Clyde and Betty Duncan, Pittsburg, have accumulated quite a few stories during their 62 years together.
Some stories they can share, but some may still be top secret. Duncan was in U.S. Navy Intelligence during World War II “and some of those things haven’t been declassified yet,” he said.
Duncan grew up in Mulberry, and is a 1942 Mulberry High School graduate.
“I was a Pittsburg Sun paper carrier as a kid, and also delivered the Kansas City Star,” he said. “My route covered about 11 miles a day. My brother covered half the town, and I covered half the town.”
Duncan was drafted into the military on July 6, 1943, and decided to enter the U.S. Navy. He was sent to the Naval Training Station at Farragut, Idaho, for boot camp, then received radio school training at the University of Idaho at Moscow.
That’s not far from Lewiston, Idaho, Mrs. Duncan’s hometown. “I was in Lewiston on weekend liberty and went to the China Inn,” Duncan said. “Betty was a waitress there.”
The couple’s first date was on New Year’s Day.
“It should have been New Year’s Eve, but I was on duty as a shore patrolman that night,” Duncan said.
He wound up on Adak Island, in the Aleutian Chain, off the Alaska coast. He and his colleagues listened for Japanese radio messages, which were sent to Washington, D.C., for decoding.
“We could use a direction finder to locate where the broadcasts were coming from,”
Duncan said. “We were able to identify each transmitter — it was like fingerprints.”
This was all extremely sensitive.
“The FBI went to Mulberry, to the high school and the merchants in town, to check on me before I was accepted for training,” Duncan said. “Everything in that outfit was top secret. They told us we would never be taken alive by the enemy.”
Fortunately, he added, there weren’t any battles on Adak.
“They did have a pretty good battle with the Japanese on the next island over,” he said.
Adak was no garden spot.
“It was tundra, and there were volcanoes and earthquakes,” Duncan said.
Beer was only 10 cents a can there, but was not of the best quality.
“We used to wear raincoats to the beer hall because the beer was so green it squirted to the ceiling when you opened it,” he said.
The island was so cold that beer stored under the barracks floor often froze.
While Duncan was on Adak, his future wife was back in Idaho working for the telephone company.
“Every American was involved in World War II,” Mrs. Duncan said. “I had four brothers in the service. If you weren’t in the army, you were in defense work. Everything was rationed. No war since has touched that.”
Duncan got out of the navy on April 2, 1946, at Norman, Okla.
“They took us by bus to Oklahoma City, and it was up to us to get home,” he said. “The railroad cars they were using were from World War I, and they had a coal stove in each car. If you opened the window, the ashes from the coal-burning engine blew in and within three days you were unrecognizable.”

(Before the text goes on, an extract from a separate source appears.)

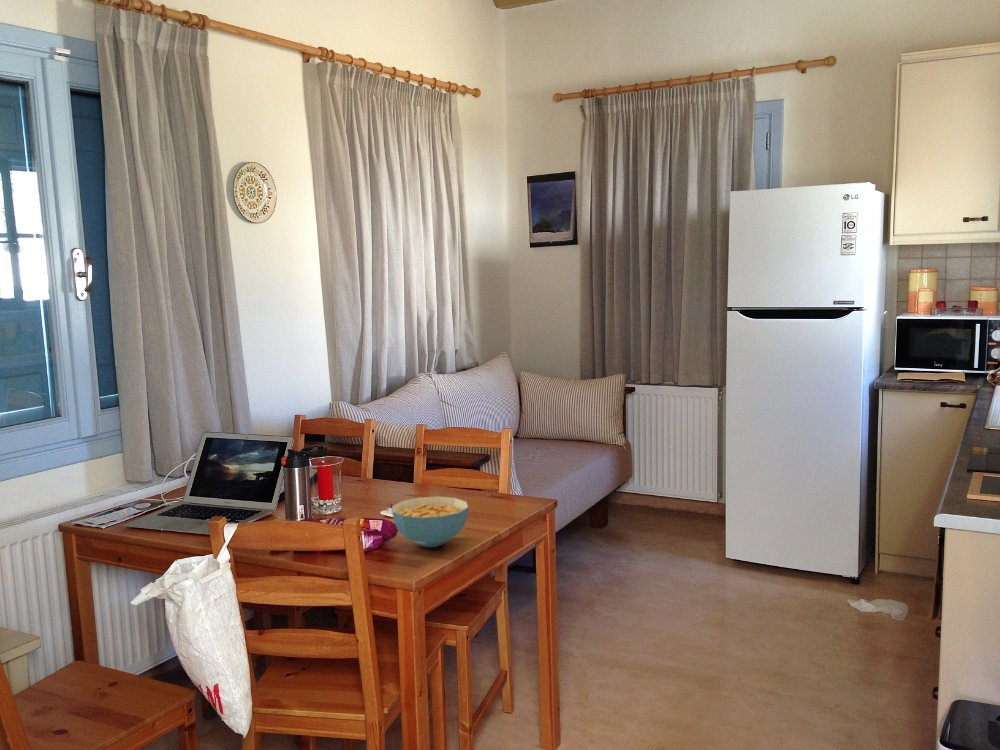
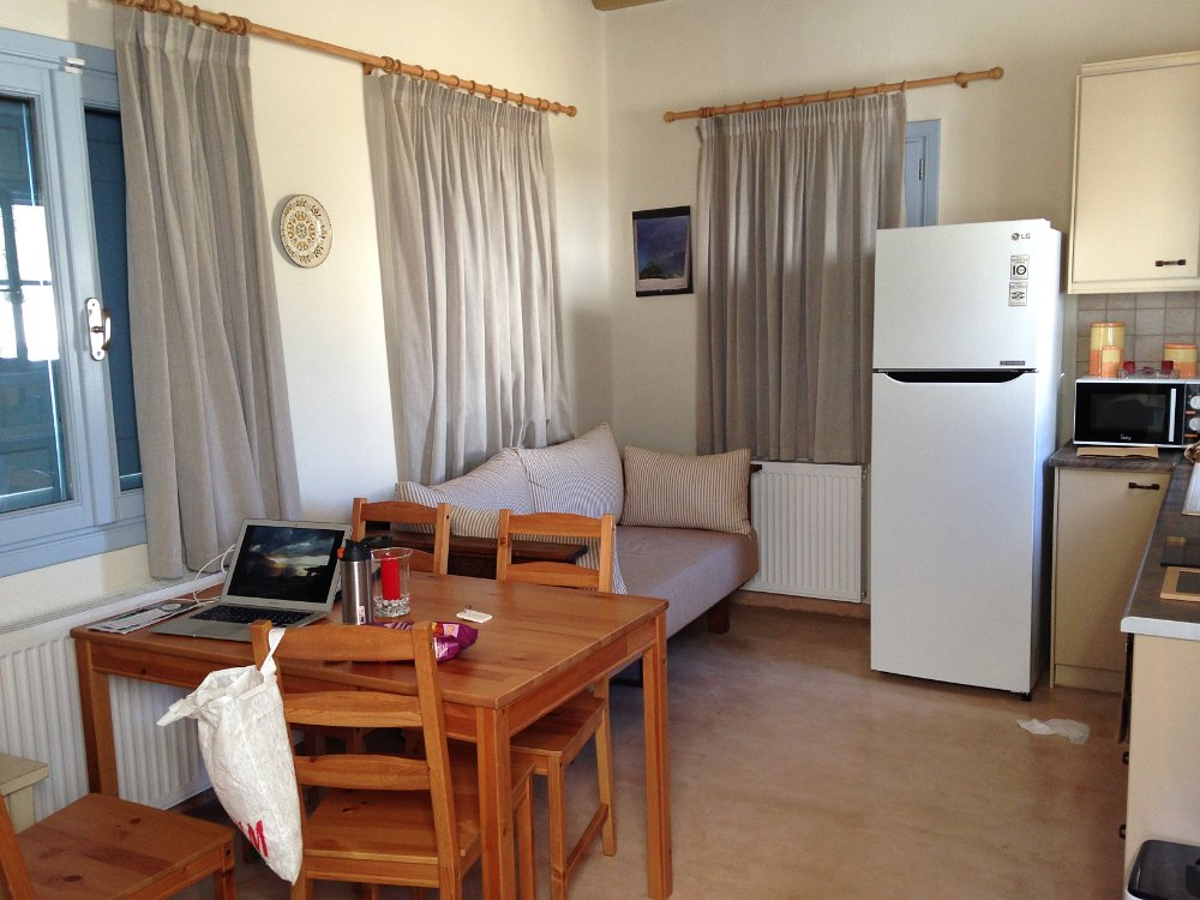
- cereal bowl [391,495,470,548]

Instead of taking the train, he found a taxi driver who was driving soldiers, five or six at a time, as far north as Fort Leavenworth. Fee was $20 per man.
“Everything was going all right, until he blew a tire around Miami, Okla.,” Duncan said. “Tires were rationed and rare as hen’s teeth, but the driver found a used tire and I got to Mulberry around midnight.”
He had a special reason for hurrying home. His father was very ill, but determined to live until his son made it home.
“He died about two months later,” Duncan said.
Mrs. Duncan traveled from Idaho to Kansas by train.
“I had my wedding dress in a suitcase,” she said. “Somebody went through that suitcase and took what they wanted, including my dress.”
She had to shop for a new dress, and finally purchased a pink and black dress at Sauer’s in Girard.
The couple was married on April 6, 1946, at the Arma Methodist parsonage.
They have two daughters, Becky Stahl, Pittsburg, who is at the Family Resource Center, and Barbara Bird, a director of community relations for Barnes & Noble bookstores in Atlanta, Ga. They also have three grandsons and four great-grandchildren.
“They are adorable little people,” Mrs. Duncan said.
The couple traveled widely, including many trips back to Idaho, and three trips to Europe. These days they stay closer to home.
“We both had operations at the same time, and we spent six weeks at Cornerstone Village,” Mrs. Duncan said. “We’ve had our deaths and bad things. But that’s life.”
Their marriage has lasted through it all.
“Apparently it worked out,” Duncan said. “That’s not the way the averages go today.”
“People told me it would be bad luck to be married in a black dress,” Mrs. Duncan said. “I guess it wasn’t.”